Je vais rappeler un certain nombre d'éléments de contexte.
L'article dont nous discutons est issu d'un rapport sur la transmission familiale du foncier et des exploitations viticoles et l'encouragement à l'installation des jeunes, que j'avais remis au Premier ministre il y a deux ans.
Je vous ai présenté cet après-midi la traduction d'un certain nombre de mes propositions en matière d'allègement de la fiscalité des droits de mutation. Le deuxième volet concernait la création d'un outil de portage du foncier, dans un contexte d'accélération indéniable de la mise sur le marché des terres prochainement libérées. Ce phénomène va nécessiter des fonds importants et il convient de canaliser les flux financiers afin de pouvoir mieux installer les jeunes.
Dans le cadre de la concertation qui a précédé la rédaction du projet de loi, le groupe de travail n° 2 a souhaité que soit développé un outil de portage du foncier – chacun peut consulter la synthèse de ses propositions.
J'avais moi-même proposé la mise en place d'un tel outil s'agissant de la viticulture. Je rappelle également que le Sénat a adopté en première lecture la proposition de loi visant à associer les épargnants à la transmission des exploitations agricoles françaises, laquelle prévoit la création de GFAE.
Il me semble nécessaire de dépassionner le débat et d'éviter les excès, par exemple en nous accusant de chercher à tout financiariser. Loin de moi l'idée de mettre en place un système où la terre serait instrumentalisée pour servir les intérêts d'investisseurs, quels qu'ils soient. Ce n'est pas du tout l'objet du dispositif qui vous est proposé, dont je rappelle qu'il est similaire à celui voté par le Sénat.
Ce dispositif complémentaire a pour but d'attirer de l'épargne, afin de permettre aux groupements d'acheter du foncier pour ensuite le louer à des agriculteurs qui s'installent, dans un contexte où un nombre croissant de nouveaux exploitants ne sont pas issus du milieu agricole et ne reprennent pas une installation familiale – c'est une réalité.
J'avais déposé une proposition de loi qui consistait simplement à reprendre l'architecture des groupements forestiers d'investissement pour créer les « GFAI » – que je propose de renommer « GFAE » dans l'amendement CE3395 qui viendra plus loin – car cela permettait de recevoir des fonds publics, qui constituent une garantie. Ni plus, ni moins.

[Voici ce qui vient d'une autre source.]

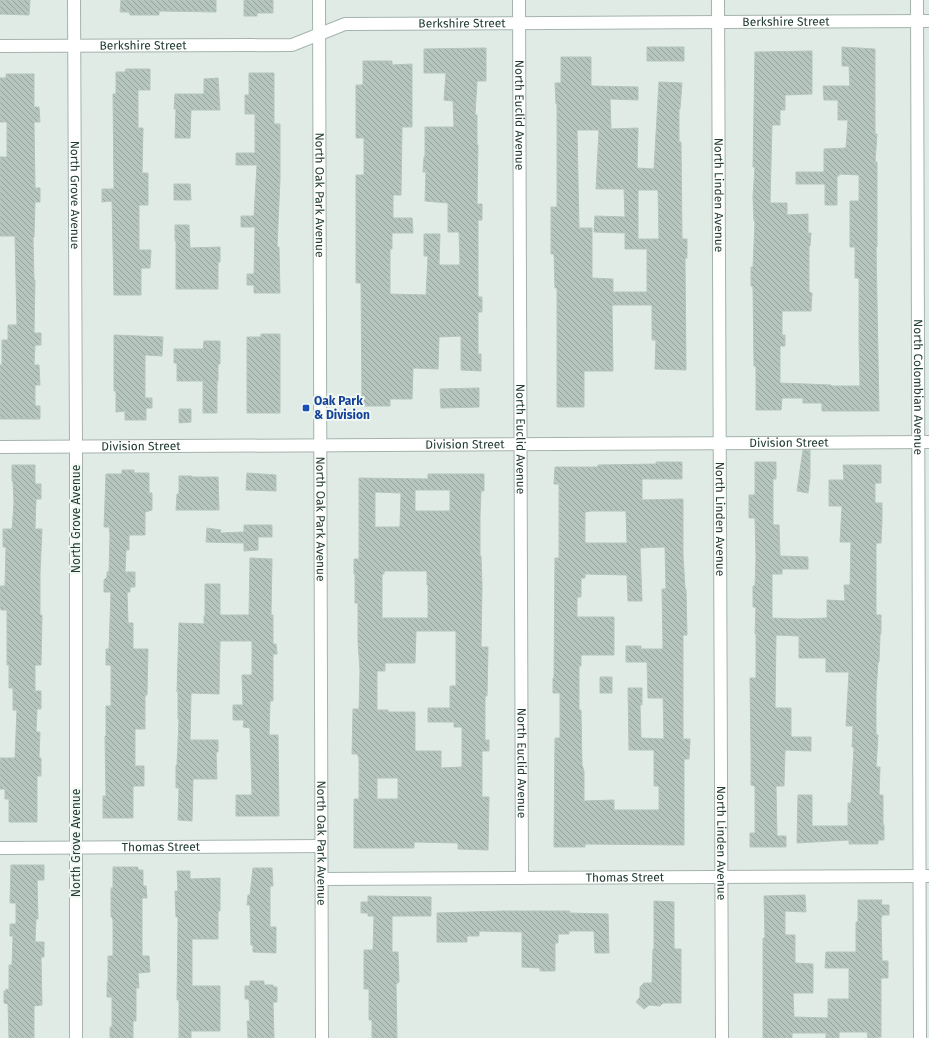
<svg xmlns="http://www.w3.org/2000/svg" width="929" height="1038" viewBox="0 0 929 1038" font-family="'Fira Sans',sans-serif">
<defs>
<pattern id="building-back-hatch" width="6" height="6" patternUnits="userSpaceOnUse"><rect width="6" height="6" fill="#b6c6bf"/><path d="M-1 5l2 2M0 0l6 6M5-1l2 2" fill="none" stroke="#94a29c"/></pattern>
</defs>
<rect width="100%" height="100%" fill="#e1ebe6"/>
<path fill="url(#building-back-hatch)" stroke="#b4c5bd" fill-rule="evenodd" d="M0 0H30L29 15 0 14Z
M121 0H216V12L159 11V15H130L129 12H120Z
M244 0H273V13H257V16H244Z
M647 47H684V61H647Z
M842 47 875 49V134H877L875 162H877V247H876L879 411H822V403H803V398H782L781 410H756V366H754L753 286H751V267H753L755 221H754L753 197 755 167H753L755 52 812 51V94L785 95V110H780V125H772L770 203H787V215L808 214V233H811L810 246H809V292L812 293 811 311H782V335H785V346H780V383L831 385V386H860L859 342V278H855V247H850V201H859V175L839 174V176H837V205H825V184H796V172H824V149L846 148 848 120H838V100H824L823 86H850L849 66H842Z
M486 48V81H477L475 115H477V145H478L477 204H482V220H478V297H482V312H478V354H481V371L461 370V336L439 337 438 369 413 368 412 399H390V406H362L361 283H356V175H364V138H356V85H363V61H392V65L412 64V127H402L401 195H393V218H412L413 233H392V249H390V294L426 295 428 256H424V234H440L439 265H460L459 232H448V203L425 201 426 172H423L424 157H425V127H454L453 101 444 100 446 73H424V49Z
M561 57H591V86L638 87V100L610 99 611 129 638 128 637 168 654 169 659 82 682 83 680 109H679V142H681L682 239H687V258H685L686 370 655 369 656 340H652V305H612L613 371H584V407H557V288H555L554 254H551V207H557V104H556L555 83H561ZM577 130H599L596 189H624L625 217 595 216 594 232 625 233V249H647V292H613V279L592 278V228H579ZM638 190H658L659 239H638Z
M126 69H150V90H138V128H143L142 173H148V205H139V250H151L150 268H141V295H114L112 201 102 202V189H114L113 94H116V72H125Z
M249 73H274V124H280V179L277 247H279L280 293H254V285H247V274H254L255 227H241V216H254L257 165H236V153H255V114H245V95H249Z
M6 74H34V107H39L40 122H34L35 188H40V202H35L34 237H33L34 280H35L34 333H41V345H35L34 365H39L40 385H35V406H40V419H0V365H2V340H8V325H17L15 236H0V157H7V122H0V78H6Z
M218 78 220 110H191L190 138H175L176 109H174L175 94H204V79Z
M174 184H190L191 200H174Z
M175 225H189L190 248 220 247V262H218V289H176V241H175Z
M261 334H280V413H247V337H261Z
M114 335 163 337 162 356 145 355V398H152V408H146V420H125V411L116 412V391H114Z
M204 341H220V364H218V381H217V413H203V381H177V363H174V349H203Z
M479 388V407L441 408 440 389Z
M179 409H191V422L179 423Z
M803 450H810V477L808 493 797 491Z
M656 462H682V479H642V500L683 499V555L685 589H686L687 635H683V739H690L689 759H684V845L585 844V847H554L555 738H560V693H553V678L554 679 555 558H559V484H554L555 467H598V465L656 464ZM591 511H626L627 543H585V512ZM665 547 666 589H662L663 649H641V646H626V662H647L648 698H663L664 739 641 738 640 705H642V688H628L629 750H654V786H659V810H614V800L584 801V771L582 765 581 710H579V666H581V655H614V617H577V597H581V578H585V574L627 575 628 601H642L640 548Z
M755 462H776V479H773V525H779L780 556 808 557V569H782V574H772V618L798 619 827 618V600L845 601 844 585H850L851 542H840L842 506H829V480H844L843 465H881V483H875V503H882V520L881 543H876V615H881V634H880L879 662H878L876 693V735H878L876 767H880L879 795H883V825H884V840H878V844H849V840L797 843 798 795H812V826H848V803H851L854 747H852L853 726H846L849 672H826V658H799V636L776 635 775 708H791V737H811V751L785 750 784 786H776L777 836H786V847H750V833H755V786L751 785V754L750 678H756V634H755L756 607H753V586H755L756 558 755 518H749V495H755Z
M12 465H35V484H41V499H36L35 529H42L40 573V615H42L41 665H35V691H41V709H37L36 732H40L39 758H41V776H37V822H9V799H5V789H0V758H15L17 710H13V688H9V665H7V610H1L0 605V586H5L6 547H3V529H12L14 503 13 481H12Z
M122 470H134V473H149V493H152V510L145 512V535H129V550H126L125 572H135V587H130V592H127L128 623H133V649H148L147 695H145V729H135V766H144V786H133V818H103V796H106L105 736H106V706H111V665H106V649H109L111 592H104V580L107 577V572H109L110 535 109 527H104L106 474H122Z
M247 473 276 475V491L246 490Z
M428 474H484V491H481L480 516V556H481L482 586 481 647H488L487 696H485V740H489V751H482V797H489L488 850 458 849V843L414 842V848H354V799H359V757H358V754H352L353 709H359L360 671 358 641V603H355V574H354V559H359V478L428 479ZM415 490H450V511H415ZM375 492 401 493 400 526 399 527H375ZM384 571H427V585H428V618H382V574H384ZM416 631H456V686H450V708H428V722H454V727H462V767L441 768V751H415V712H388V710H377V671H385V663H415ZM377 778H398V799H377Z
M179 476H192V477H218L219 510H176L177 494H179Z
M244 525H272V537H258V550L244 551V543L206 542 207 528 221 530 220 533 244 532Z
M250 558 272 559 271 615H273V644H276L277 654H273V701H270L269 735H278L279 816H236V795H252L250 728 243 727 244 720H233V705H243L242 675H252V641H220L219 694 191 693 190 740H218V752H216L217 779H193L192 821 178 820 179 788H176V765H177L179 719H178V692H177L179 623 204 624V616H205V584H220V615H249Z
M600 677H612V693H600Z
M11 865H44V880H37L38 919H36L35 942H44V957H41L42 1005 34 1006V1038H9L8 1004 4 1003V991H6V989L9 990V965H12L13 936H10V924H16V903H10Z
M113 867H138V870H143V886H146L147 898H142V956H149L150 972 138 973 139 988H136V1021H133V1038H110V1027H112V997H107V982H108V956H113V920L112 917H111V888H113Z
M253 868H272L273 886H270V927H276V953L253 952V945H251L250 905H247L248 895H250Z
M177 871H190V879L220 878V911H218V939H192V986H220V1031H191V1038H179V1000H177L178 919V917H176L175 891H178Z
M805 895 806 912 785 911V935H795V963L813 964V993H793L794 1017 828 1018V999H849V968H825L826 952H856V922H858V900H882L881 905H889V915H882L881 920 882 961H888V978H881V1037L868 1038 867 1032H839V1038H826V1033H792V1038H763V938H765L764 896Z
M368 896 431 897V916H392V952H398L399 982 396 984 397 1038H372V1020H369V989H364V950H373L374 916H368V913H361V902H368Z
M654 901 674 902V949H681V1003H663L660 1006 649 1005 644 1009 636 1002 640 997V987L644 983H652L653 949H654Z
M503 911H570L569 913 608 914 609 953H595L594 931H569V934H558V943H555V971H540V968L522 967V932L479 931V936H467V942H437V913Z
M250 981H264V985H273V987H277V1002H273L274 1038H248L247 1021H250L249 999H245V986H250Z"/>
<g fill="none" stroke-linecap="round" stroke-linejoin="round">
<g stroke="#a4b3ad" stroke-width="14">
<g id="minor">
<path id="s1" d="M74 0 76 447V1038"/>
<path id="s2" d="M319 0 322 1038"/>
<path id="s3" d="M519 0 522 878"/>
<path id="s4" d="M718 0 722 1038"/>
<path id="s5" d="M917 0 920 1038"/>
<path id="s6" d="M0 46 292 45 345 24 929 21"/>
<path id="s7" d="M0 447 929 442"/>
<path id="s8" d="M0 848 321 846"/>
<path id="s9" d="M321 879 929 876"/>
</g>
</g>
<use href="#minor" stroke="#fff" stroke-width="12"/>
</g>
<rect fill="#1a4fb4" stroke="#f1f8f4" stroke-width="1.5" x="302" y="404" width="8" height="8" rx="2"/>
<g text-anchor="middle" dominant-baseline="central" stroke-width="4" stroke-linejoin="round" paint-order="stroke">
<g font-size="12" fill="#223c34" stroke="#f1f8f4">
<text stroke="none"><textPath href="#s6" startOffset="790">Berkshire Street</textPath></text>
<text stroke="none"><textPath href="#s6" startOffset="466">Berkshire Street</textPath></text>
<text stroke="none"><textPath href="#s6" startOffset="143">Berkshire Street</textPath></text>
<text stroke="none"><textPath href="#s3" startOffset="115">North Euclid Avenue</textPath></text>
<text stroke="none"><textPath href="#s1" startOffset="195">North Grove Avenue</textPath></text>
<text stroke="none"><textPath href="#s2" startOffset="195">North Oak Park Avenue</textPath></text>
<text stroke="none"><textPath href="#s4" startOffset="195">North Linden Avenue</textPath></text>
<text stroke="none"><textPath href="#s5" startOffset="387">North Colombian Avenue</textPath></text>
<text stroke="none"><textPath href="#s3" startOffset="439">North Euclid Avenue</textPath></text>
<text stroke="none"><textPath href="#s7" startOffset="789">Division Street</textPath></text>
<text stroke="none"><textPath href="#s7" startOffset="465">Division Street</textPath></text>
<text stroke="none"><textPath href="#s7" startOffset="141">Division Street</textPath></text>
<text transform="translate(76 519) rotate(-90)">North Grove Avenue</text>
<text stroke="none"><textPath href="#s2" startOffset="519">North Oak Park Avenue</textPath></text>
<text stroke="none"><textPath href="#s4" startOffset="519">North Linden Avenue</textPath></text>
<text stroke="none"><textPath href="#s3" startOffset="763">North Euclid Avenue</textPath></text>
<text transform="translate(76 843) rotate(-90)">North Grove Avenue</text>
<text stroke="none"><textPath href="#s2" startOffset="843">North Oak Park Avenue</textPath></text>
<text stroke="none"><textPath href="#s4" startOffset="843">North Linden Avenue</textPath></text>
<text stroke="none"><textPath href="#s8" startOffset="161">Thomas Street</textPath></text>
<text stroke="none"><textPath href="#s9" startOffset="304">Thomas Street</textPath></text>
</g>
<g font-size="12" font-weight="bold" fill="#164399" stroke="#f1f8f4" text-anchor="start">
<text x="314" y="401">Oak Park<tspan x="314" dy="14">&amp; Division</tspan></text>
</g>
</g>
</svg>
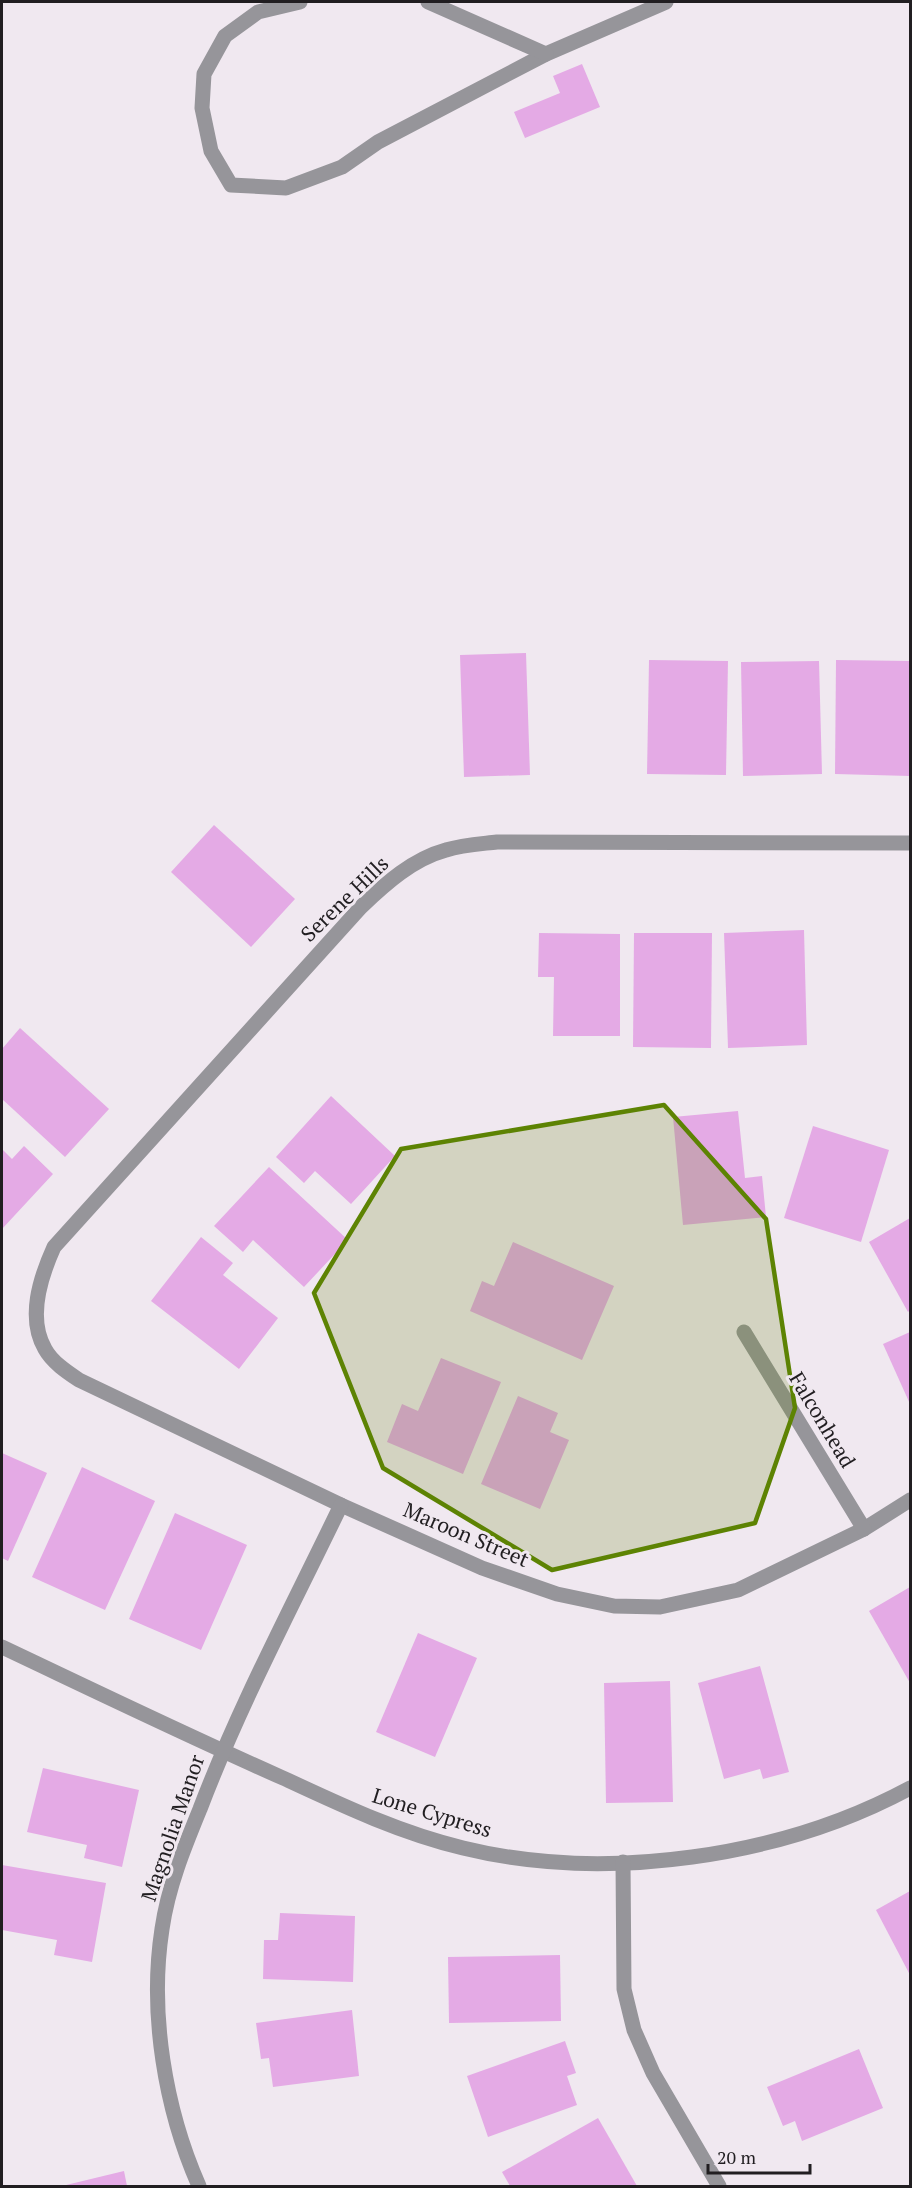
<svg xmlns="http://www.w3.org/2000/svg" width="912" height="2188" font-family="'PT Serif',serif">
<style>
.building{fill:#e4aae5}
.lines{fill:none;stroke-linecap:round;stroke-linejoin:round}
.service{stroke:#96959a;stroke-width:15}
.minor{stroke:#96959a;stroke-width:15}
.marked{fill:#5d8303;fill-opacity:0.2;stroke:#5d8303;stroke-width:4.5;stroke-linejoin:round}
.labels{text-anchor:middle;stroke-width:6;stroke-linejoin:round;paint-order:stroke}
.street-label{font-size:21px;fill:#211e21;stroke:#f0e8f0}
</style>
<rect width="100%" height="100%" fill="#f0e8f0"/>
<g class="building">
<path d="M582,64l18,43 -75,31 -11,-26 46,-19 -7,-17z"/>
<path d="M526,653l4,122 -66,2 -4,-122z"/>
<path d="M649,660l79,1 -2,114 -79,-1z"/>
<path d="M836,660l74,1v115l-75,-2z"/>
<path d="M819,661l3,113 -79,2 -2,-114z"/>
<path d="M214,825l81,74 -44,48 -80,-75z"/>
<path d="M804,930l3,115 -79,3 -4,-115z"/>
<path d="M539,933l81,1v102h-67l1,-59h-16z"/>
<path d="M634,933h78l-1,115 -78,-1z"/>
<path d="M20,1028l89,81 -44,48 -63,-58v-50z"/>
<path d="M331,1096l64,60 -44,48 -36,-33 -11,12 -28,-26z"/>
<path d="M738,1111l7,67 17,-2 4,41 -83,8 -10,-108z"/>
<path d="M813,1126l76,24 -28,92 -77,-24z"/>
<path d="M24,1146l29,28 -51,55v-80l10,10z"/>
<path d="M269,1167l79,73 -44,47 -51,-47 -10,12 -29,-26z"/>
<path d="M910,1218v92l-2,2 -39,-70z"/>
<path d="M201,1237l32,26 -10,12 55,43 -39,51 -88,-68z"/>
<path d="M513,1242l101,44 -32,74 -112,-49 12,-30 12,5z"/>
<path d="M910,1332v72l-27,-60z"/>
<path d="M441,1358l60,24 -38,92 -76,-32 15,-38 16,7z"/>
<path d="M518,1396l40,17 -8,19 19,8 -29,69 -59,-25z"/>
<path d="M2,1453l45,20 -39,88 -6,-3z"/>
<path d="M82,1467l73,34 -50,109 -73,-33z"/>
<path d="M175,1513l72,32 -46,105 -72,-31z"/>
<path d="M910,1587v96l-41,-72z"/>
<path d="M418,1633l59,25 -42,99 -59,-25z"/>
<path d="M760,1666l29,106 -26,7 -3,-10 -36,10 -26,-96z"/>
<path d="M670,1681l3,121 -67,1 -2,-120z"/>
<path d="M43,1768l96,22 -17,77 -38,-9 3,-13 -60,-13z"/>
<path d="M2,1865l104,18 -14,79 -38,-7 3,-15 -55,-10z"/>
<path d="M910,1891v84l-34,-65z"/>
<path d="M280,1913l75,3 -2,66 -90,-3 1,-39h14z"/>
<path d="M560,1955l1,66 -112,2 -1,-66z"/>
<path d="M352,2010l7,66 -86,11 -4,-29 -8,1 -5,-36z"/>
<path d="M565,2041l11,32 -9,3 10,29 -89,32 -21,-61z"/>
<path d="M859,2049l24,59 -81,33 -7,-20 -12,5 -16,-39z"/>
<path d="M598,2118l39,68h-127l-8,-14z"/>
<path d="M124,2171l3,15h-65z"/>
</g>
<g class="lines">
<g class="service">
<path d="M300,2l-42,10 -33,24 -21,38 -2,34 9,43 20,34 55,3 56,-21 36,-25 168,-88 120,-52"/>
<path d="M428,2l118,52"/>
</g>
<g class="minor">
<path d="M910,843l-413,-1c-17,2 -35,3 -51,8 -33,9 -60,33 -85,57l-307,340c-14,31 -27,71 -9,102 7,13 22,23 34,31l262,125 141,63 75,26 57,12 46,1 78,-17 126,-61 46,-29"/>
<path d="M744,1332l120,197"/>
<path d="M2,1647c93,44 186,89 281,131 58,27 117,55 180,70 143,35 319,9 447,-60"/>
<path d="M623,1862l1,127 10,41 19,43 66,113"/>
<path d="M199,2186c-34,-77 -50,-173 -37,-257 6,-42 22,-81 38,-120 40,-105 93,-204 141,-304"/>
</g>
</g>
<path class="marked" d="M664,1105l102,114 29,189 -40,115 -203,47 -169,-102 -69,-175 87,-144z"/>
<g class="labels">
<g class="street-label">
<text transform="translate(345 899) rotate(-44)" y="7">Serene Hills</text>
<text transform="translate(822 1420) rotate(59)" y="7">Falconhead</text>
<text transform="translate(466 1535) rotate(23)" y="7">Maroon Street</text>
<text transform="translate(432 1813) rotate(17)" y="7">Lone Cypress</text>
<text transform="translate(173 1828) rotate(-71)" y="7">Magnolia Manor</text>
</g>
</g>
<rect width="912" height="2188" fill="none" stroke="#211e21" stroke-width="6"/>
<path d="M708 2164v9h102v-9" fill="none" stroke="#211e21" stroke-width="3"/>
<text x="717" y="2164" font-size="18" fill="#211e21" stroke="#f0e8f0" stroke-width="4.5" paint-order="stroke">20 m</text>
</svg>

Lors de nos auditions, j'ai bien compris que ce projet suscite des irritations et des inquiétudes, en particulier s'agissant de la financiarisation. C'est ce qui m'a conduit à proposer une nouvelle rédaction pour mieux expliquer le but, le fonctionnement et les garanties des GFAE.
Ces groupements ont pour objet de lever des capitaux en vue d'acquérir, détenir et conserver des biens immobiliers à usage ou vocation agricole et de les mettre à disposition d'exploitants agricoles, pour l'exercice d'une activité agricole définie à l'article L. 311-1 du code rural et de la pêche maritime, dans le cadre de baux à long terme. Un GFAE « conclut en priorité les baux à long terme qu'il signe avec des porteurs de projets d'installation » : la priorité est donc bien donnée à l'installation.
Le droit commun en matière de protection de l'usage des terres agricoles s'applique, avec le statut des baux ruraux, le contrôle des structures ainsi que le contrôle par les Safer en cas de cessions de parts. Tout cela apporte des garanties. Le dispositif que nous proposons est très proche de celui des GFA.
En outre, un certain nombre d'acteurs, notamment publics – à commencer par les régions, les établissements publics de coopération intercommunale et les communes – pourront investir dans les GFAE pour assurer un portage du foncier agricole, ainsi que les sociétés ayant pour objet le portage du foncier agricole qui sont majoritairement détenues par des personnes publiques, comme le fonds Elan.
Je ne vois donc pas comment appeler cela de la « financiarisation » : nous ne faisons que renforcer le contrôle et transposer des dispositifs qui existent dans le cadre des GFA. La seule chose qui change est l'ouverture du financement de ces nouvelles structures à des investisseurs extérieurs, aussi bien individuels qu'institutionnels. Le volume de leurs investissements est limité puisque, comme pour les GFA, il ne peut pas dépasser 30 SMA (surfaces minimales d'assujettissement). Tout cela est également protégé par un dispositif fiscal.
Je ne vois encore une fois dans ce dispositif ni aberration, ni financiarisation. Nous avons prévu des outils de contrôle. Nous ouvrons les GFAI à des investisseurs extérieurs par le biais de l'appel public à l'épargne parce qu'il faut doper ces structures afin de faire face aux importants enjeux financiers qui sont devant nous concernant le portage du foncier agricole.
Bien entendu, la réécriture que je propose pourra faire l'objet d'améliorations.